Non-specific interstitial pneumonia
|Non-specific interstitial pneumonia|
|Other names||Non-specific interstitial pneumonitis|
Non-specific interstitial pneumonia (NSIP) is a form of idiopathic interstitial pneumonia.
It has been suggested that idiopathic nonspecific interstitial pneumonia has an autoimmune mechanism, and is a possible complication of undifferentiated connective tissue disease; however, not enough research has been done at this time to find a cause. Patients with NSIP will often have other unrelated lung diseases like COPD or emphysema, along with other auto-immune disorders.
A full clinical diagnosis can only be made from a lung biopsy of the tissue, fully best performed by a VATS, done by a cardio-thoracic surgeon. Some pulmonologists may first attempt a bronchoscopy; however, this frequently fails to give a full or correct diagnosis.
Lung biopsies performed on patients with NSIP reveal two different disease patterns – cellular and fibrosing – which are associated with different prognoses. The cellular pattern displays chronic inflammation with minimal fibrosis. The fibrosing pattern displays interstitial fibrosis with various inflammation levels. Both patterns are uniform and lack the prominent fibroblastic foci that are found in other types of idiopathic interstitial pneumonia.
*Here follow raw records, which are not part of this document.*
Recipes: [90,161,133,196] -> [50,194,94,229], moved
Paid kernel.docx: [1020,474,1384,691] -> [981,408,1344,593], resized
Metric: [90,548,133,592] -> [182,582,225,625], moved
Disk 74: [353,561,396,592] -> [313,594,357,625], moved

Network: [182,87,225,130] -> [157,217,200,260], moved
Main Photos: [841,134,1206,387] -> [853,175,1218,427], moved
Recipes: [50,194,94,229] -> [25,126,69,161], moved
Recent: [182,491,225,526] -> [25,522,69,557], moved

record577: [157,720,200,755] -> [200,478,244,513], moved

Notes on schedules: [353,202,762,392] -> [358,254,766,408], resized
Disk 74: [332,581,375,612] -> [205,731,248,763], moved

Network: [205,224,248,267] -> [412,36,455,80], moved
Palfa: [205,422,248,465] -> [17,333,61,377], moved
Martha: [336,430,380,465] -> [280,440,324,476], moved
Commonly used drugs include prednisone, imuran, and cellcept. For active cases of pneumonia for these patients, Levaquin is a commonly used antibiotic. Almost all patients with NSIP will be on oxygen.
The fibrosing pattern of NSIP has a five-year survival rate of 86% to 92%, while the cellular pattern of NSIP has a 100% five year survival rate. Patients with NSIP (whether cellular or fibrosing), have a better prognosis than those with usual interstitial pneumonia (UIP).